Weis vielleicht jemand eine Lösung für mein Problem, bin für jeden tip dankbar.


----------



## Meniskusschaden (28. Mai 2017)

seco hat gesagt.:


> Ich kann mir aber nicht von allen Ordnern die Inhalte anzeigen lassen, da mir die Benutzerrechte nicht ausreichen.


Na ja, das ist ja auch der Sinn der Benutzerrechte.


seco hat gesagt.:


> Also dachte ich daran, die Benutzergruppen auszulesen und mit entsprechendem Benutzer anzumelden um alle Benutzerrechte zu bekommen.


Warum meldest du dich nicht einfach gleich mit entsprechenden Rechten an? Dann mußt du auch nichts auslesen. Mit Java wirst du das nicht direkt auslesen können. Du könntest höchstens die Kommandozeilentools des Betriebssystems nutzen. Da bekommst du natürlich auch nur das zu sehen, wofür der ausführende Benutzer berechtigt ist. Dein Programm wird sich hoffentlich auch nicht als anderer Benutzer anmelden können. Das sollte ein vernünftiges Betriebssystem unterbinden.


seco hat gesagt.:


> Weis vielleicht jemand eine Lösung für mein Problem


Ehrlich gesagt sehe ich da überhaupt kein Problem. Ist doch super, wenn man nur auf die Dateien Zugriff hat, für die man berechtigt ist.
Du könntest eine Serverkomponente programmieren, die permanent unter vollen Berechtigungen läuft (unter Windows vorzugsweise als Dienst; beim Mac weiß ich es nicht).

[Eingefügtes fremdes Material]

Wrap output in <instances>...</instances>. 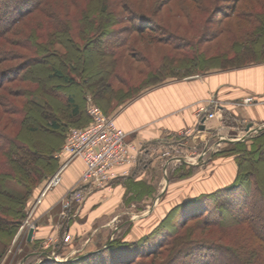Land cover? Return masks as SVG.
<instances>
[{
	"label": "trees",
	"instance_id": "trees-1",
	"mask_svg": "<svg viewBox=\"0 0 264 264\" xmlns=\"http://www.w3.org/2000/svg\"><path fill=\"white\" fill-rule=\"evenodd\" d=\"M35 1L0 0V90L6 91L0 93V110L11 114L9 120L19 127L16 134L7 133L0 114V126H4L0 128V244L5 245L25 217V202L31 191L57 170L60 163L54 155L68 129L90 123L88 97L107 113L168 79L264 62V0H87L86 7L73 0L77 13L63 15L56 6H41V1ZM167 4L171 7L164 15L161 9ZM36 11L39 15L30 24L25 18ZM75 35L84 41L82 46L75 42ZM100 36L108 38L104 51L99 52L106 61L89 70L84 65L85 49L93 52L90 45ZM57 45L61 51L50 49ZM38 64H49L52 72L48 78L59 81L58 93V89L46 87L29 90L27 84L34 82ZM20 83L28 89L18 87ZM11 97L24 98L23 106L20 108ZM50 98H58L65 108L59 109ZM23 129L33 136L46 129L60 140L56 144L51 138L44 150L32 151L21 140ZM225 143L236 148L226 154L236 163L230 184L175 204L151 231L135 240L123 239L127 234L123 231L99 250L53 264H93L103 256H108L109 264H136L138 258L159 255L164 256L160 264H184L185 260H190L189 264H264V227L255 214L262 210H253L250 198L257 192H253L252 179L243 172L245 162L264 161V129L245 140ZM181 166L188 171L173 177L176 180L189 178L196 170L193 164ZM127 176L122 180L130 182ZM10 181L25 194L17 197L8 191ZM219 196H228L231 202L219 204ZM257 197L263 201L264 192ZM206 202L216 209V218L206 215L211 212ZM169 217L176 219L169 221ZM194 220L197 225L179 232ZM206 228L214 229L216 238L203 236ZM230 230L236 245L224 241ZM158 235L161 241L140 253V247Z\"/></svg>",
	"mask_w": 264,
	"mask_h": 264
},
{
	"label": "crops",
	"instance_id": "crops-1",
	"mask_svg": "<svg viewBox=\"0 0 264 264\" xmlns=\"http://www.w3.org/2000/svg\"><path fill=\"white\" fill-rule=\"evenodd\" d=\"M246 96H253L257 102L243 107L235 105ZM211 99L215 105L210 104ZM87 102V106L92 102L89 97ZM201 108L216 112V116L200 119ZM106 114L114 117L127 134L128 142L145 147L141 158L149 164L160 161L163 169L170 158L162 155L161 148L168 146L172 151L181 150L193 161L204 153L209 139L239 130L241 126L245 129L248 123L264 124V62L168 79L142 90ZM194 166L197 174L177 182L175 187L170 186L168 194L179 189L175 204L223 186L222 179L216 183L207 177L204 164ZM150 167L147 164L140 167L138 163L125 178H130V182L122 180L125 176H118L109 189L84 187L83 199L73 201L65 209L63 202L84 169L83 161L74 159L64 170L61 183L42 197L35 211L31 242H38L40 246L45 243L44 248H48V244H58L60 236L69 233L76 243L72 252L81 255L99 250L127 226L131 230L123 237L126 240L148 233L159 222V211H162L152 203L159 194L158 183L146 176ZM208 180L213 186H209ZM101 240L103 244L97 248Z\"/></svg>",
	"mask_w": 264,
	"mask_h": 264
},
{
	"label": "rangeland",
	"instance_id": "rangeland-1",
	"mask_svg": "<svg viewBox=\"0 0 264 264\" xmlns=\"http://www.w3.org/2000/svg\"><path fill=\"white\" fill-rule=\"evenodd\" d=\"M34 1L35 0H32V2H34ZM39 1H41V6H46L47 4H52V5L56 6L60 10V11L59 10L58 11L61 12L62 15L64 13H68V14L69 13H75V12L77 13L76 4L73 5V3H72L73 0H37L35 2L39 3ZM76 1L78 3H80V5H83V7H86L87 0H76ZM88 1L91 2V0H88ZM169 7H171V4L165 5L163 7V9H161L162 10L161 13L163 12V14L166 15L169 12ZM37 9H38V7H37ZM37 13H38L37 11L33 12L32 14L27 16V18H25V19H28L30 21V24L31 23L34 24V22L36 21L37 15H39ZM127 25H129V23H127ZM127 25H124L123 27H126ZM115 27L118 28L117 26H115ZM92 37H93V35H92ZM74 39H75V42L78 44H81V46L84 43V41L77 38L76 35L74 36ZM107 39L108 38L105 36H103V37L100 36L99 38H97V40H98L97 43L93 42L90 45V47H92L94 49L93 52H90L89 48H88V50L85 49L86 60H85L84 65L89 70H96L98 67H101L104 65V63H105L104 61H106V59L104 57H102L99 52L104 51L105 42L107 41ZM224 48H225V46H222V49H224ZM50 49H52L53 51H55V50L61 51L62 47H59V45H57L56 47L55 46L50 47ZM13 64H16V62H13ZM9 65H11V64H9ZM141 66L144 67V64H141ZM0 67H2V66H0ZM35 67H37L38 71H34V69H33L35 74L33 75L32 81H34V82L31 84H27V85H29L28 86L29 90L34 89V88L38 89V87H41L43 89L44 87H46L49 89L51 88L50 90L55 91V89L59 88V81L58 80H56L55 78L54 79L48 78V75H50L52 72L49 68V64H46V65L38 64ZM62 70L65 72V74L68 75L67 70L65 68ZM89 83L92 84L91 81ZM13 85H17V84L14 83ZM18 87H21L22 89H24L26 86H25V83H23V84L20 83ZM26 89H28V88L26 87ZM3 92L6 93V91L0 90V93H3ZM37 92H39V91H37ZM58 92H59V89H58V91H56V93H58ZM5 93L1 94V95H5ZM10 99L13 102H15L16 104H18V106L20 108L23 106V99L24 98H22V97H19V98L11 97ZM50 99L53 100V102H54L53 104L56 105L57 107H59V109H60V107L65 108L64 105L62 104V102H60L58 98H50ZM48 111L52 112L51 108L48 107ZM54 111L57 112L59 115V110L57 111V109L55 108ZM0 114L3 117V120L7 124V127H6L7 133H9L10 135L16 134L17 131L19 130V127L12 124L11 121L9 120V117L12 118L13 116L11 114L4 113L2 110H0ZM14 115L16 116V114H14ZM67 120L68 119H66V121ZM253 126L256 127L255 125H253ZM3 127H4L3 125L0 126V128H3ZM34 135L35 136L30 135V133H28L25 129L22 130L21 135H20L21 140L26 142L32 151L44 150V148L47 147V144L50 143L51 138L53 139V141L56 144L60 140L59 137L57 136V134H55V133L51 134L46 129L45 130L43 129V131H39ZM243 135H246V132L244 131V127L241 126L239 128V130L231 131L230 133H227L226 135H223V136H219V137L215 136V138L209 139V141L205 147V150H204L205 152L202 153L203 154L202 159L199 163L204 164V170H205L207 177L209 179H213L212 181H214L216 183L221 182V179H222L223 180L222 181L223 187L225 185H228L231 183V181L229 182L228 180H230L229 178H231L230 177L231 174H233V172H236V163H235L234 157L231 154L226 155L227 153L234 152L236 148H233V147L227 145L221 139H222V137L232 138L235 136L241 137ZM161 149H163V148H161ZM166 149H168L172 155L174 154V155L182 156L181 154H183V152H181V150L172 151V148L169 146ZM195 152L197 153L199 151L196 149ZM191 157H193V156L191 155ZM0 159H3L1 154H0ZM187 161H190V160H187ZM182 163H185V162L180 161V162H176V164L173 162L167 163V164L165 163L164 167H166V168L164 170V167L162 169L163 165L161 164L160 161H158L155 164H153V163L149 164V162L146 159L145 160H143V158L140 159V162H139L140 167L143 166L144 164L151 166L149 168L146 176L149 179H153L155 181V183H158L159 197L158 196L155 197L152 200V203H154L156 205V207H159L162 209V211L161 210L159 211L160 219L165 215V213L168 209L172 208L175 205V203L177 201L176 197H178L177 192L179 189L177 188L176 192H174L173 194H168V192H169L170 186L175 187L177 182L181 181V180H176L173 177H176L181 172L186 173L188 171L187 170L188 168L181 169ZM199 163H198V165H200ZM195 165H197V164H195ZM243 172L245 174H247L248 178H251L253 181L251 186L253 188V192H257V194L253 193L251 195L250 200L252 202L253 210H256V209L262 210L258 213L256 210L255 214L257 216L256 218H257L259 224H261L264 227V199H263V201H261L257 197L259 192H264V161L262 160L261 162H258V161H251V162L247 161V162H245L244 166H243ZM195 174H197V169L195 170V172H193V174L191 176H193ZM52 175H50L49 177L42 180L31 191V194L26 199L25 217H24L22 223L16 229L14 235L11 237L10 241L7 242L6 245L3 243L0 244V264H53L52 261H58V260L65 259L72 252L73 247H75L76 243L73 241L72 237H71L70 242H64L63 241V243H62L61 242L62 236H60L58 244L52 243L44 251L42 250V247L41 246L39 247V245H37L35 242H31V241L28 242L27 241V234L29 231V226L26 224V222L28 221L29 223H31L34 220L35 215H36L35 211H37L38 207L41 205L40 204L41 201L39 203H37V200H38V198H40V195H41L47 181L49 180V178ZM186 179H188V178H186ZM166 181L168 182L167 185H166ZM212 181L208 180L209 186L210 185L213 186V183H211ZM54 188H52V189H54ZM7 190L10 191L12 194L16 195L17 197H21L25 194L23 188L19 187L16 183L11 182V181L7 183ZM228 198H229L228 196L227 197L219 196L217 198L216 202H218L219 204H229V202H231V201L228 200ZM236 202L237 201L235 200V203ZM238 203L239 202H237L236 204H238ZM209 204H210V206H209ZM211 204H212L211 202H206V205L209 206V210L212 212V213L208 212L206 215L210 216L211 218H216L217 217V214H215L216 209L212 208ZM150 205H151V203H150ZM136 206L139 207V204ZM169 218H170L169 221L176 219V218H172V217H169ZM197 223L198 222L196 220L191 221L190 223L186 224V226H184L183 229L179 230V232L183 233L186 230H188L189 228H193L194 224L197 225ZM24 224L26 226H23ZM129 230H131V226H129L126 230H124L125 231L124 233H128ZM213 233H215V234H213ZM217 234L218 233L215 232L214 229L206 228V229L202 230L203 236L208 235L211 238H212V236L216 238ZM227 234L228 235H226L224 237L225 238L224 241L225 242H231V243H234V245H236L237 241H235L236 236L234 235L233 230H230V233H227ZM233 235L235 236V238H233ZM6 237H7V235H6ZM219 240H221V239H219ZM103 241L104 240H101L100 242L97 243V244H99V245H97V248H99V246H101L103 244ZM160 241H161V236L158 235V237L152 239L147 244L146 243L143 244V246L140 247L142 249H139L140 253L148 252L149 250H147V249L153 248L154 244H158ZM31 253H34V254L31 255ZM135 253H137V252L132 253V255L130 257H133ZM45 255H48L50 257L49 258L50 260H46L47 257ZM76 255H77V253L73 254V256H70V257H74ZM70 257H67V258H70ZM107 257L108 256H103L101 259L97 258V259H95L96 261H94L93 264H109V259ZM144 257H146V258L141 257V258L136 259L135 260L136 264H150V261L152 262V258L154 260L151 264H160L161 262H163V258H164V256H162V255H159L160 258L157 256H155V257L144 256ZM187 262H188V264L191 263L190 260H188V261L185 260L184 264ZM176 264H178V263H176Z\"/></svg>",
	"mask_w": 264,
	"mask_h": 264
},
{
	"label": "built area",
	"instance_id": "built-area-1",
	"mask_svg": "<svg viewBox=\"0 0 264 264\" xmlns=\"http://www.w3.org/2000/svg\"><path fill=\"white\" fill-rule=\"evenodd\" d=\"M256 102L257 100L253 96H246L242 100L236 101L235 105L243 107L253 105ZM210 104L215 105V101L211 99ZM86 112L90 117V123L82 128L71 127L68 129L61 149L54 155L60 164L47 181L37 203L41 201V198L49 190L61 183L64 170L76 158H80L83 161L84 169L79 180L70 189L63 202L65 209H68L73 201H81L83 199L84 187L109 189L114 179L118 176L129 175L131 169L139 163L145 147L128 142L126 139L127 134L116 124L114 117L107 115L99 106L92 102L88 104ZM198 116L200 119L203 117L211 119L216 116V112H208L207 108H201ZM232 138L240 137L235 136ZM166 148L168 147H163L164 150L162 151L163 156L167 159L170 158L166 164L182 160H190L187 162L198 164L201 161L199 159L202 154L191 161L184 154H181L182 156L172 155ZM26 224L29 229H35L33 221L31 223L27 221ZM23 226L26 225L24 224ZM62 238L64 242L71 241L69 233L63 235ZM44 245L45 243L41 245L43 251L47 249L44 248ZM49 246L50 244H48ZM73 254L75 253L71 252L67 257L73 256Z\"/></svg>",
	"mask_w": 264,
	"mask_h": 264
},
{
	"label": "water",
	"instance_id": "water-1",
	"mask_svg": "<svg viewBox=\"0 0 264 264\" xmlns=\"http://www.w3.org/2000/svg\"><path fill=\"white\" fill-rule=\"evenodd\" d=\"M262 129H264V125L263 126H256V127H254L253 126V124L252 123H248L247 125H246V127H245V132H246V135H243L242 137H240V138H227V137H222V141L223 142H236V141H240V140H245L251 133H253V132H259V131H261ZM205 152V151H204ZM203 155V154H202ZM202 159V157L199 159V160H201ZM183 162H185V163H187V164H193V163H189V162H187V161H185V160H182ZM167 181H166V185H167ZM33 232H34V230L33 229H29V231H28V234H27V241H31V239H32V236H33ZM110 240H111V238H110ZM34 253H31V255H33ZM29 256V255H28ZM46 257H49L48 255H45ZM50 258V257H49ZM59 261H62V260H59Z\"/></svg>",
	"mask_w": 264,
	"mask_h": 264
}]
</instances>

Dein Explorer könnte dann als Client unter einem normalen Benutzerkonto laufen und sich von der Serverkomponente die Verzeichnisse und Dateien liefern lassen.


----------



## JuKu (3. Jun 2017)

Du könntest Java mit Administrator Rechten ausführen.
Evtl. verhindert der Security Layer (kA, wie der wirklich in der JVM läuft) den Zugriff auf Betriebssystem-Pfade, z.B. C:/Windows .
Aber alles andere solltest du auslesen können. Und den Security Layer kann man auch umgehen, aber das sollte nicht das Ziel sein.


----------



## seco (3. Jun 2017)

@Meniskusschaden: 





> Ehrlich gesagt sehe ich da überhaupt kein Problem. Ist doch super, wenn man nur auf die Dateien Zugriff hat, für die man berechtigt ist.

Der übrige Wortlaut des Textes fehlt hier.